Wednesday 22 June 2011

Do we still need spiritual nourishment?

Across the Western World there has been, over the last 50 years or so, a decline in perceived spirituality. Church congregations are generally falling, people who describe themselves as spiritual are generally older, with a shift away from faith by the younger generations. This is not a global phenomenon. The Catholic church is seeing global adherants rising, as is Islam, but despite repeated efforts from the mainstream religions, the decline is ongoing. There can be little dounbt that the Uk can now be considered a secular society, as can areas of America and Europe. However there is a note which must be added to this. Whilst mainstream religions seem to be on the wane there is a growing undercurrent of non-mainstream faith paths based losely around the "new-age" pseudo-philosophies that came out of the 1960's and '70's and the revival of Western mystery faiths grouped together under paganism.

There have been numerous proposals for both the decline in religion and the upsurge in alternative faiths, from a greater understanding of science, through the work of academics such as Richard Dawkins, through to the failure of the mainstream faiths to address relevant issues in a changing World, but there are flaws with all of these arguments.
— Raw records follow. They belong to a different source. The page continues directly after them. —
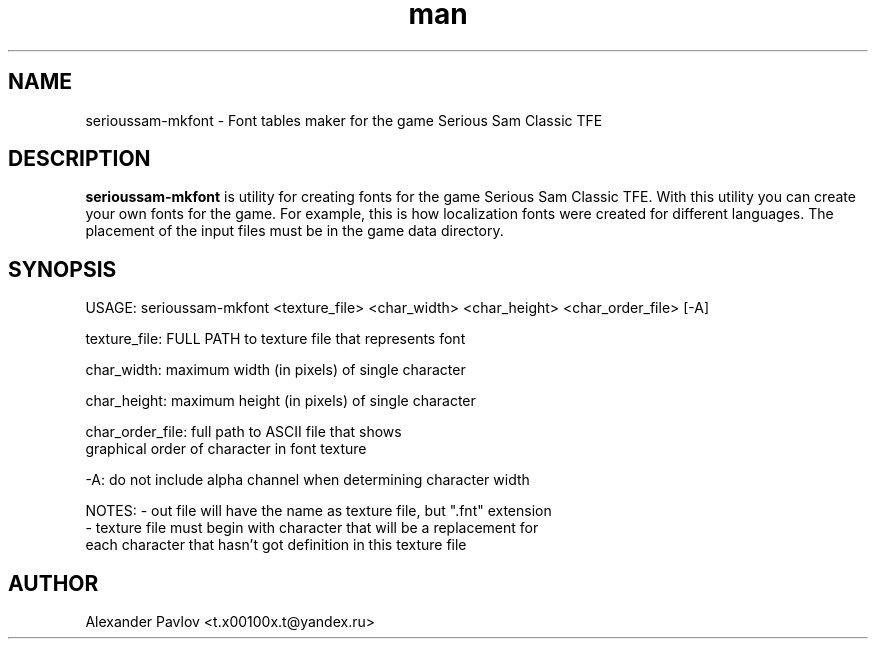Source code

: .\" Manpage for serioussam-mkfont
.\" Contact  -- Alexander Pavlov <t.x00100x.t@yandex.ru> to correct errors or typos.
.TH man 6 "02  2024" "1.0" "serioussam-mkfont man page"
.SH NAME
serioussam-mkfont \- Font tables maker for the game Serious Sam Classic TFE
.PP
.SH DESCRIPTION
.PP
.BR serioussam-mkfont
is utility for creating fonts for the game Serious Sam Classic TFE. With this utility you can create your own
fonts for the game. For example, this is how localization fonts were created for different languages.
The placement of the input files must be in the game data directory.
.PP
.SH SYNOPSIS
USAGE: serioussam-mkfont <texture_file> <char_width> <char_height> <char_order_file> [-A]
.PP
texture_file: FULL PATH to texture file that represents font
.PP
char_width: maximum width (in pixels) of single character
.PP
char_height: maximum height (in pixels) of single character
.PP
char_order_file: full path to ASCII file that shows
                 graphical order of character in font texture
.PP
-A: do not include alpha channel when determining character width 
.PP
NOTES: - out file will have the name as texture file, but ".fnt" extension
       - texture file must begin with character that will be a replacement for
         each character that hasn't got definition in this texture file
.PP
.SH AUTHOR
 Alexander Pavlov <t.x00100x.t@yandex.ru>
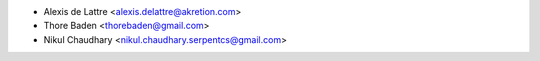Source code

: * Alexis de Lattre <alexis.delattre@akretion.com>
* Thore Baden <thorebaden@gmail.com>
* Nikul Chaudhary <nikul.chaudhary.serpentcs@gmail.com>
As is so often the case the real reasons will almost certainly be a conflation of a number of different reasons, each given different importance by each individual affected. The complexity of the interactions between conflicting though processes and the way those processes and causal positions are interpreted by individual minds is beyond our current capabilities to map in any but the most surface level.

What is interesting is that even as we approach an understanding of our World and its' processes, we still feel draw to something beyond, something more, something beyond the scope and remit of science. It seems to be built in, coded into our very DNA, fundamental to who we are as a species. I wonder why?